Figure 1: Book written by Bernard Tschumi
In this book, Bernard Tschumi talked about the contradiction in architecture. For Bernard Tschumi, the short half-life of function and the inability to know beforehand how people will use a building or place are chief examples of "disorder, collisions, and unpredictabilities entering the field of architecture. Although these challenges seem impossible to archive the rule ridden practice of architecture but then they emancipate architects and their arts.

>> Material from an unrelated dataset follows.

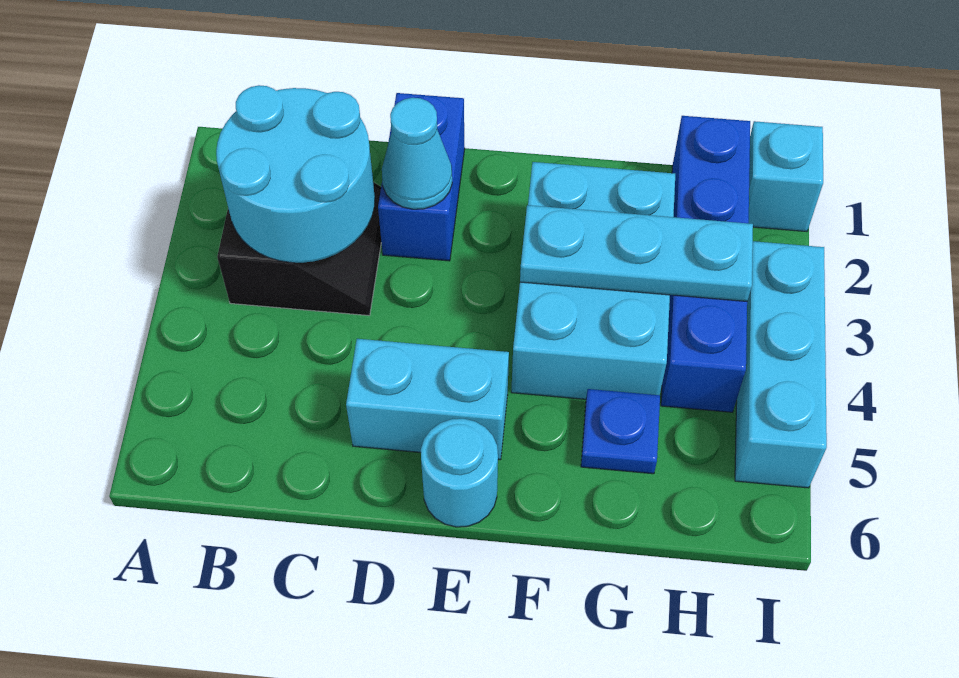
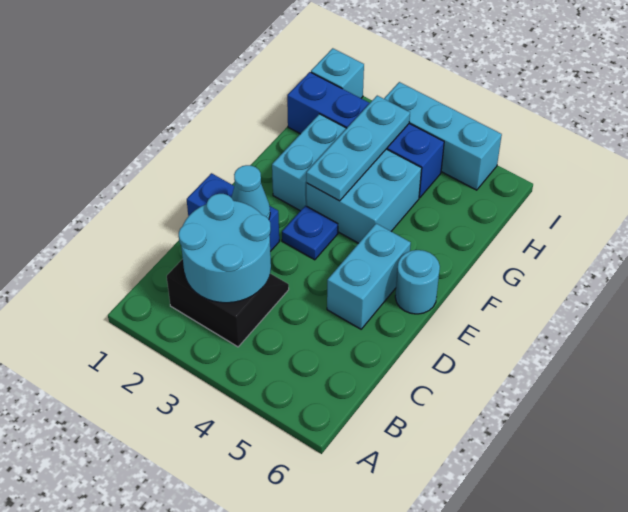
blue plate G5 level 1 -> blue plate E3 level 1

"So architecture seems to survive only when it saves its nature by negating the form that society expects of it," he writes. "I would suggest that there has never been any reason to doubt the necessity of architecture, for the necessity of architecture is its non-necessity. It is useless, but radically so. Its radicalism constitutes its very strength in a society where profit is prevalent" by Bernard Tschumi.
Figure 2: Disjunction
However, Mr. Tschumi does not originate his arguments from analogies with linguistics or philosophy, but rather from the architecture itself. His writing is relatively clear, even lively because of the very low standards of contemporary architectural theorizing.

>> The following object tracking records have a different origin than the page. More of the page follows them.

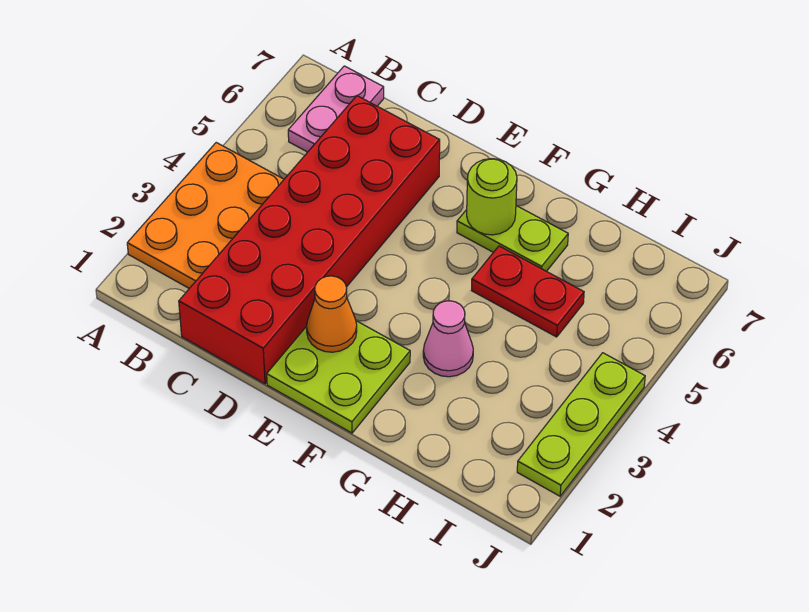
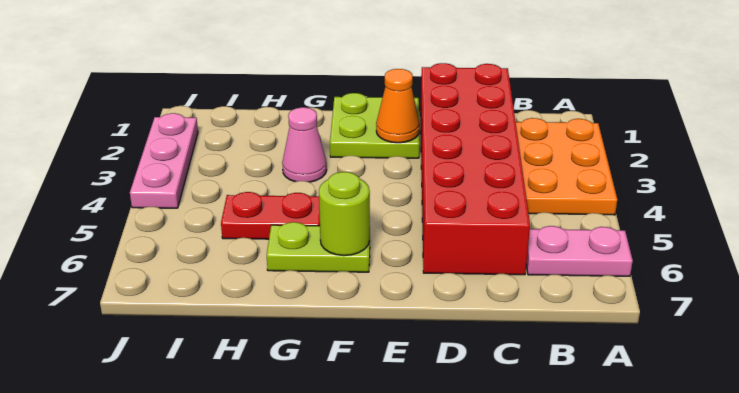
pink plate B6:B7 level 1 -> pink plate A6:B6 level 1
lime plate J2:J4 level 1 -> pink plate J2:J4 level 1

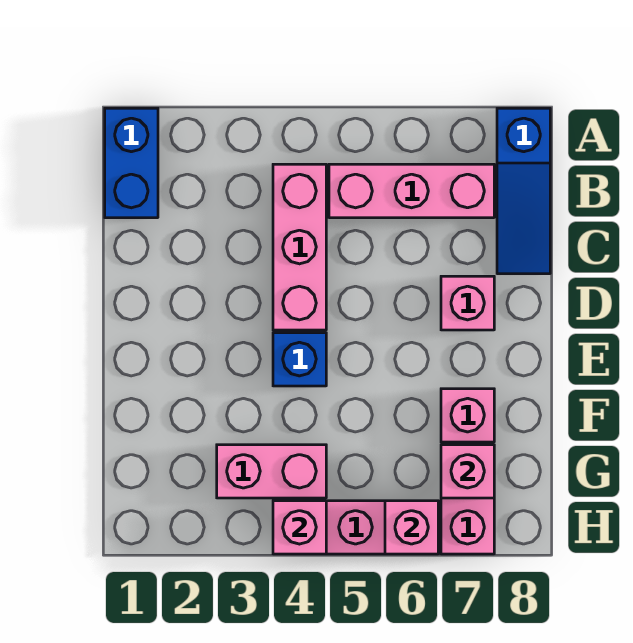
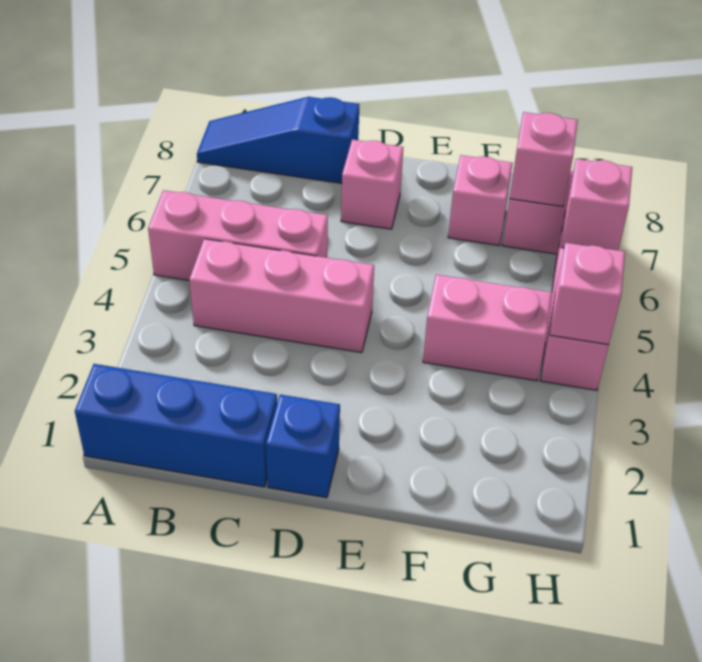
blue brick A1:B1 level 1 -> blue brick A1:C1 level 1
blue slope A8:C8 level 1 top A -> blue slope A8:C8 level 1 top C
pink brick B5:B7 level 1 -> pink brick A5:C5 level 1
blue brick E4 level 1 -> blue brick D1 level 1
pink brick G3:G4 level 1 -> pink brick F4:G4 level 1

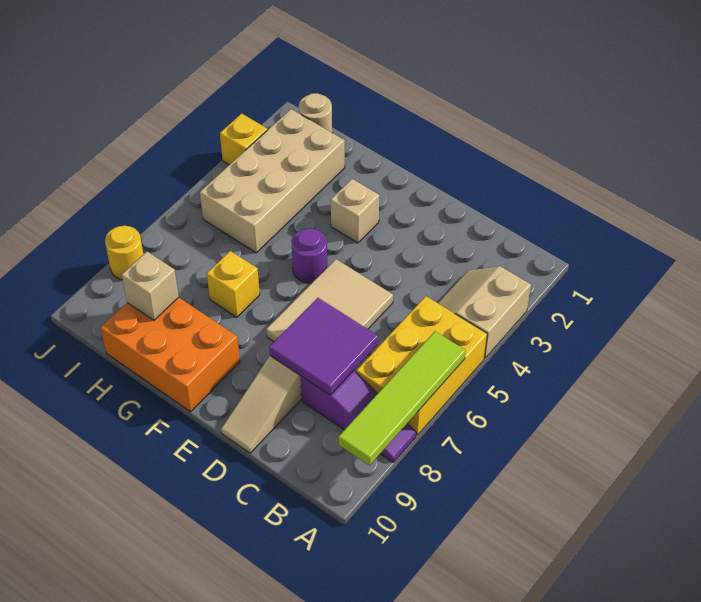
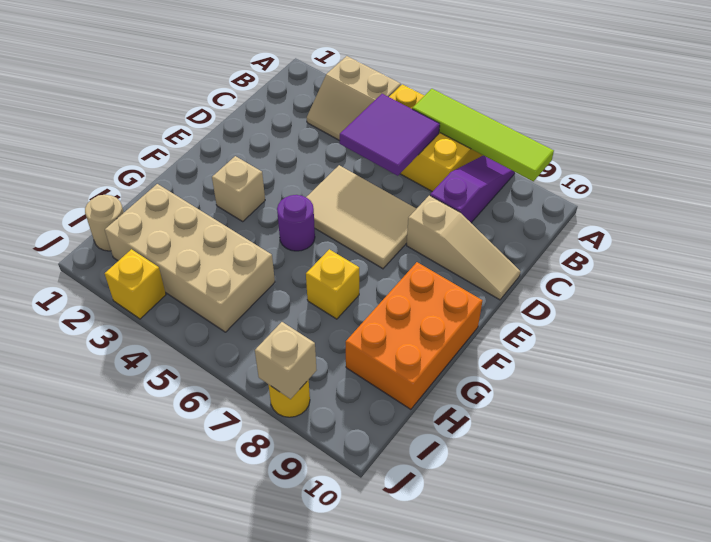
purple tile C7:D8 level 2 -> purple tile B5:C6 level 2
tan brick H9 level 2 -> tan brick J8 level 2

Mr. Tschumi's art seems to exist in a hermetic world that lacks the primitive, truly architectural pleasures created by light and shadow, color and texture, expansiveness and enclosure, rhythm and incident. His architecture is an occasion for explication, not joy. Mr. Tschumi repeatedly describes architecture as sensual and pleasurable, but the eroticism he finds in architecture is really an obsession with rules and the architect's desire both to impose and to transgress them. Design is bondage; learn to enjoy it.